Point de vue

Pour une révolution du partage

Le devenir de la condition humaine est la solidarité. Ce flux de migration, la manière dont on le traitera, sera soit une négation, soit une mise en œuvre de cette solidarité. Face à l’échec de nos espérances collectives, face à la crainte de voir nos pays ne plus nous donner les garanties d’hier, nous récusons cette solidarité si quelqu’un vient sur notre territoire avec sa misère. Derrière les termes de migrants et de réfugiés, on occulte la souffrance et la qualité humaine de celui qui a bravé de terribles dangers. Nous découvrons l’impuissance de nos États qui manifestent une double incapacité : nous protéger dans notre vie quotidienne ; nous protéger contre l’autre. Le mal-vivre européen se confronte au mal-vivre importé par ces hommes et ces femmes. D’ailleurs, les opinions publiques ne distinguent plus entre les réfugiés et les migrants, entre ceux qui veulent sauver leur vie et ceux qui veulent l’améliorer. On se dit chez nous : je n’ai pas de quoi vivre et il faudrait nourrir les autres ? En réalité, c’est une révolution du partage qui est refusée. Le monde se doit d’être plus responsable et plus solidaire. Pourtant il remet en cause et sa responsabilité et sa solidarité. 

C’est un moment crucial de notre histoire. Nous créons des bombes politiciennes car les partis vont devoir choisir entre, d’une part, le respect de l’individu, donc du partage, qui semble voué à l’échec politique, et, de l’autre, la victoire électorale sur le dos des migrants rejetés. Débat cornélien ! Est-ce que les politiques guident les peuples ou est-ce qu’ils les suivent ? Aujourd’hui les ressorts sont populistes. Partout dans le monde des murs se construisent. Mais aucun mur n’a jamais pu résister à la désespérance des hommes. Or les flux migratoires ne sont pas une agression. Ils sont à la juste mesure de l’incapacité dont la communauté internationale a fait preuve pour prévenir les conflits, ou anticiper les conséquences de ceux qu’elle a provoqués, comme en Irak ou en Libye.

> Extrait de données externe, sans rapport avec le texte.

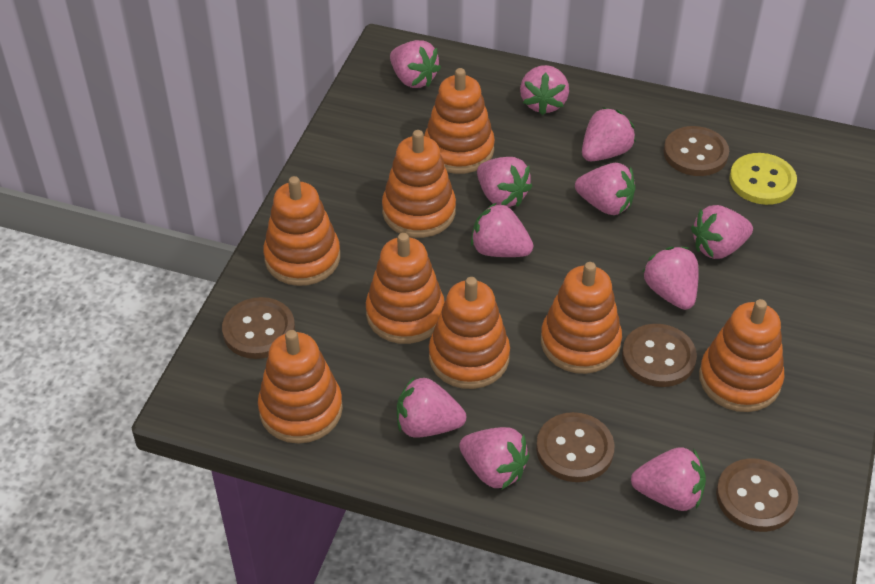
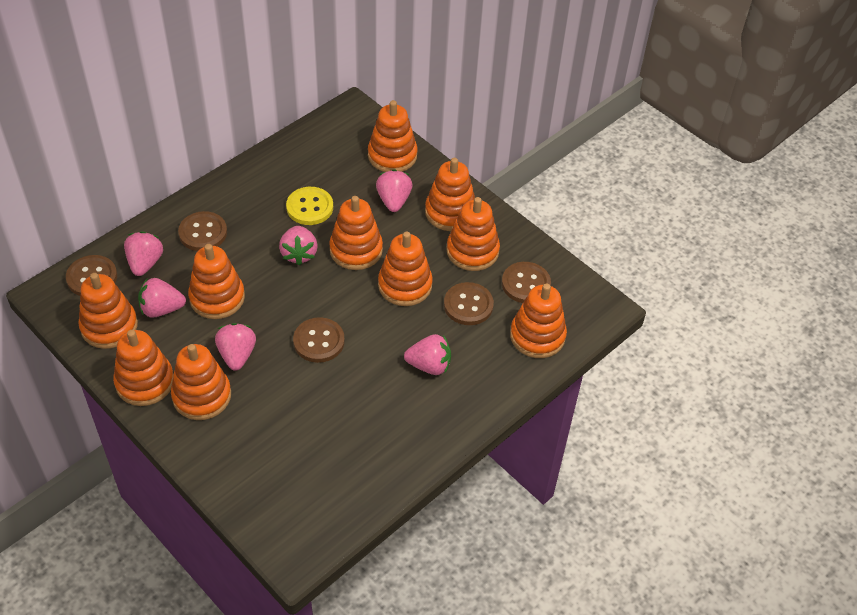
orange stacking toy: 8 -> 10
pink strawberry: 11 -> 6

D’ici 2050, l’Europe aura besoin de 25 à 40 millions d’étrangers pour équilibrer sa population active. Le sujet politique principal est la gestion des flux migratoires. La solution ne se trouve plus au niveau des États-nations mais des continents. L’hypocrisie est totale sur un phénomène dont, volontairement ou non, nous sommes à l’origine, sans savoir le gérer. L’Europe, espace de solidarité ? Illusion ! Quand l’aléa géographique met l’île grecque de Kos, Lampedusa ou Calais sous tension, chacun dit : ce n’est pas mon problème. Un sursaut européen est urgent. Que faire ? Je vois quatre pistes : 

– L’Europe doit d’abord développer des centres d’accueil permettant de traiter humainement les migrants et les réfugiés. Plus il y aura d’humanité dans l’accueil, plus il pourra y avoir de fermeté dans le traitement. 

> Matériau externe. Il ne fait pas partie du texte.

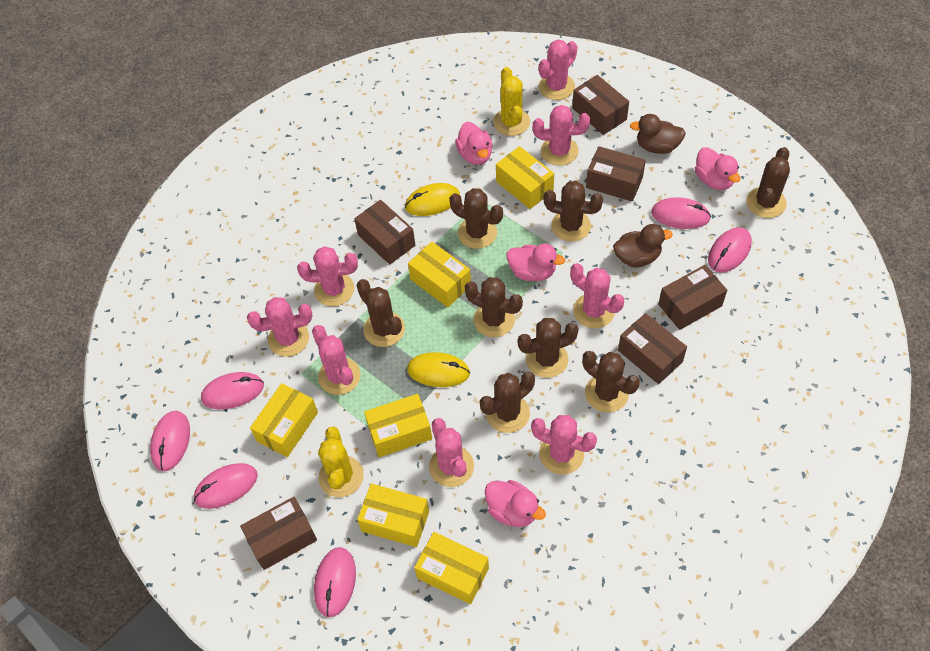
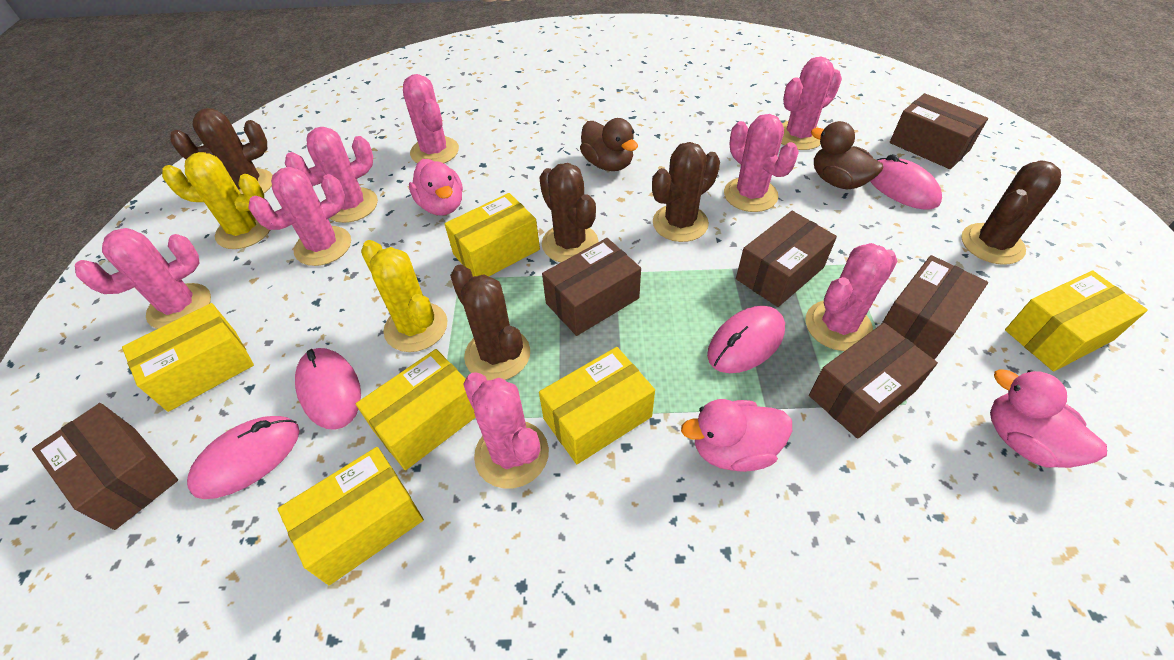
brown cactus: 8 -> 5
pink duck: 4 -> 3
pink mouse: 6 -> 4
yellow mouse: 2 -> 0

– Ensuite, créer des procédures unifiées et rapides, grâce aux nouvelles technologies, sur l’ensemble du continent européen. Avec une classification très précise entre les réfugiés qui demandent protection en vertu de conventions internationales et les migrants à caractère économique ou environnemental, dont le dossier serait analysé selon leur potentiel d’apport économique. Nombre de réfugiés afghans en transit à Calais sont par exemple très diplômés. Pourquoi ne pas créer des espaces de développement avec ces nouveaux arrivants ? On pourrait aussi imaginer une part d’intégration de réfugiés dans un nombre limité de secteurs et d’entreprises, avec un système fiscal dérogatoire.

– Il faut encore que l’Europe détermine elle-même les pays sûrs et les pays non sûrs. Si on laisse un État décider, il le fera en fonction de ses intérêts purement frontaliers. 

– Enfin, on ne peut laisser les départements affronter seuls la question des mineurs. Il faut un financement européen des mineurs qui soit ensuite mis en œuvre au plan local, notamment pour l’éducation. 

Faut-il diminuer le caractère attractif des aides aux réfugiés ? Non. Si on ne règle pas à la source le motif de leur venue, ils viendront quand même et plongeront dans l’illégalité pour vivre. Nous devons pratiquer la redistribution et le partage. Il faut retrouver le sens des politiques publiques, des problématiques de solidarité. La France doit rester un ciment.